Sicher brauchen solche heterogenen Teams zu Beginn mehr Zeit und ggf. spezielle Maßnahmen für die Team-Findungsphase sowie mehr Unterstützung und Orientierung, idealerweise durch ein divers zusammengesetztes Ausbildungsteam (Frauen, Männer, jung, alt, mit und ohne Migrationshintergrund). Doch der Mehraufwand lohnt sich: So setzt beispielsweise Maik Leipold, einer von Bayerns besten Ausbildern, seit Jahren auf den Ansatz heterogener Azubi-Teams. Der Erfolg gibt ihm recht, bereits mehrfach führte er seine Auszubildenden zum Titel „Deutschlands beste(r) Auszubildende im Beruf Holzmechaniker“. Die Vielfalt der Stärken ist der Schlüssel, nicht das individuelle Defizit, und so gibt er unterschiedlichsten Jugendlichen eine Chance: Ein schlechtes Zeugnis oder ein auf den ersten Blick nicht souveränes Auftreten sind für ihn keine entscheidenden Ablehnungsgründe (ein Interview mit Maik Leipold finden Sie hier im Lernreich).

▸ Verfügbare Daten

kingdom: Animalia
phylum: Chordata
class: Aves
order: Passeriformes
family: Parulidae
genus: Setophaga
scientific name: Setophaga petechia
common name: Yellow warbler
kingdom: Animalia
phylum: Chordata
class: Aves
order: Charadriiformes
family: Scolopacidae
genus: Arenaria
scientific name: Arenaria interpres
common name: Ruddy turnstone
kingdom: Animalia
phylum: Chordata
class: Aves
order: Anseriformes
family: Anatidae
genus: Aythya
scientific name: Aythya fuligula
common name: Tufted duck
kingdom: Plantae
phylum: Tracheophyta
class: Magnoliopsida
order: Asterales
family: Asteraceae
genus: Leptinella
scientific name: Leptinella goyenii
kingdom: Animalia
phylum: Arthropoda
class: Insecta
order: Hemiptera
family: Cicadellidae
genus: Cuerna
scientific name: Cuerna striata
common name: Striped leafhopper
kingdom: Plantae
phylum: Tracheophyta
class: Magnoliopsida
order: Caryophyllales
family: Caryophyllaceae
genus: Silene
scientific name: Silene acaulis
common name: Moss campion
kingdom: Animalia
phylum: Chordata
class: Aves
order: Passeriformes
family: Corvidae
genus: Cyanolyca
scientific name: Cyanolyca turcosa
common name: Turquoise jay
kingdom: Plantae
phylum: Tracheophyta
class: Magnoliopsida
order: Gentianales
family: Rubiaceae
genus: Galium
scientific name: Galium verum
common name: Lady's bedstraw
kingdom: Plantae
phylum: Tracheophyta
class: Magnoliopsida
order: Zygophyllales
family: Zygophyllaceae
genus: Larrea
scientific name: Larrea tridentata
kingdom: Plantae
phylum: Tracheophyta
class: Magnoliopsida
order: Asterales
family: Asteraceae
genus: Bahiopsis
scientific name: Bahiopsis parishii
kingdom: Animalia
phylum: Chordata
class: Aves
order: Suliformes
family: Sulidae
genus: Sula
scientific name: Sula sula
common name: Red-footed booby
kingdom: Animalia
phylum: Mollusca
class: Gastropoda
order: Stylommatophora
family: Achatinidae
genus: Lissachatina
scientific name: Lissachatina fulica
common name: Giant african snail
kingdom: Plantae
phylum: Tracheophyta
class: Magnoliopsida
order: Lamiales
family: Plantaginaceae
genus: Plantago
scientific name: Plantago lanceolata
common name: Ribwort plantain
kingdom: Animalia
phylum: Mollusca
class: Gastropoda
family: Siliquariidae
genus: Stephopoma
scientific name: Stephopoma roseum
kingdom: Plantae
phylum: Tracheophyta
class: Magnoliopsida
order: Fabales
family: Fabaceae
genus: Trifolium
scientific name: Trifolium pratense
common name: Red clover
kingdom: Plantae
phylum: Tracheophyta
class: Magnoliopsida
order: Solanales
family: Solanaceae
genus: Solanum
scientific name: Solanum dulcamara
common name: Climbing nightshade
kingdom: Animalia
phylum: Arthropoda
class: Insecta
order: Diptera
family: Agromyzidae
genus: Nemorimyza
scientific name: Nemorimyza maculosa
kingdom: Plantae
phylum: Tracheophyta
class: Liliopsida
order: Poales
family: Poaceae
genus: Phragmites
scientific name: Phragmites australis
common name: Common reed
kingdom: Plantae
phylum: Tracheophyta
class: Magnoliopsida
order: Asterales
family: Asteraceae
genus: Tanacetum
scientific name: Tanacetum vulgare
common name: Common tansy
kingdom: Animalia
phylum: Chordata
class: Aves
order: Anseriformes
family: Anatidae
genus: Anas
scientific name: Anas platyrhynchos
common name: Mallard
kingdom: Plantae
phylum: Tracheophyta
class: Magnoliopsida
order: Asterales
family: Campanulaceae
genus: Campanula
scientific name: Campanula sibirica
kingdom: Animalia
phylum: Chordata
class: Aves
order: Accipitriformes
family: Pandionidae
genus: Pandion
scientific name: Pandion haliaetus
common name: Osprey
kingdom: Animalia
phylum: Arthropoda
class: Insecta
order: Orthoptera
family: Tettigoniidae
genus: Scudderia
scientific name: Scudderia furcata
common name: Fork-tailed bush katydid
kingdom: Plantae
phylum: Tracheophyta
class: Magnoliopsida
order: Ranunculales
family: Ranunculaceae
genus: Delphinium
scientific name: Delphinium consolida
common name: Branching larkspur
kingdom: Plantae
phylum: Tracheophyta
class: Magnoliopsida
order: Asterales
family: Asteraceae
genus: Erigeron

▸ Ziel A
Erklären Sie anhand des Lesetexts, warum ein schlechtes Zeugnis für Maik Leipold kein entscheidender Ablehnungsgrund ist.
▸ Ziel B
Schreiben Sie den Abschnitt der Liste von der Zeile mit „genus: Cyanolyca“ bis zur Zeile mit „common name: Ribwort plantain“ neu und setzen Sie dabei „Trivialname“ an die Stelle von „common name“, ohne sonst etwas zu ändern. Geben Sie nur diesen Abschnitt aus.

▸ Ergebnis A
Für Maik Leipold ist die Vielfalt der Stärken der Schlüssel, nicht das individuelle Defizit. Deshalb gibt er unterschiedlichsten Jugendlichen eine Chance, auch bei einem schlechten Zeugnis.

▸ Ergebnis B
genus: Cyanolyca
scientific name: Cyanolyca turcosa
Trivialname: Turquoise jay
kingdom: Plantae
phylum: Tracheophyta
class: Magnoliopsida
order: Gentianales
family: Rubiaceae
genus: Galium
scientific name: Galium verum
Trivialname: Lady's bedstraw
kingdom: Plantae
phylum: Tracheophyta
class: Magnoliopsida
order: Zygophyllales
family: Zygophyllaceae
genus: Larrea
scientific name: Larrea tridentata
kingdom: Plantae
phylum: Tracheophyta
class: Magnoliopsida
order: Asterales
family: Asteraceae
genus: Bahiopsis
scientific name: Bahiopsis parishii
kingdom: Animalia
phylum: Chordata
class: Aves
order: Suliformes
family: Sulidae
genus: Sula
scientific name: Sula sula
Trivialname: Red-footed booby
kingdom: Animalia
phylum: Mollusca
class: Gastropoda
order: Stylommatophora
family: Achatinidae
genus: Lissachatina
scientific name: Lissachatina fulica
Trivialname: Giant african snail
kingdom: Plantae
phylum: Tracheophyta
class: Magnoliopsida
order: Lamiales
family: Plantaginaceae
genus: Plantago
scientific name: Plantago lanceolata
Trivialname: Ribwort plantain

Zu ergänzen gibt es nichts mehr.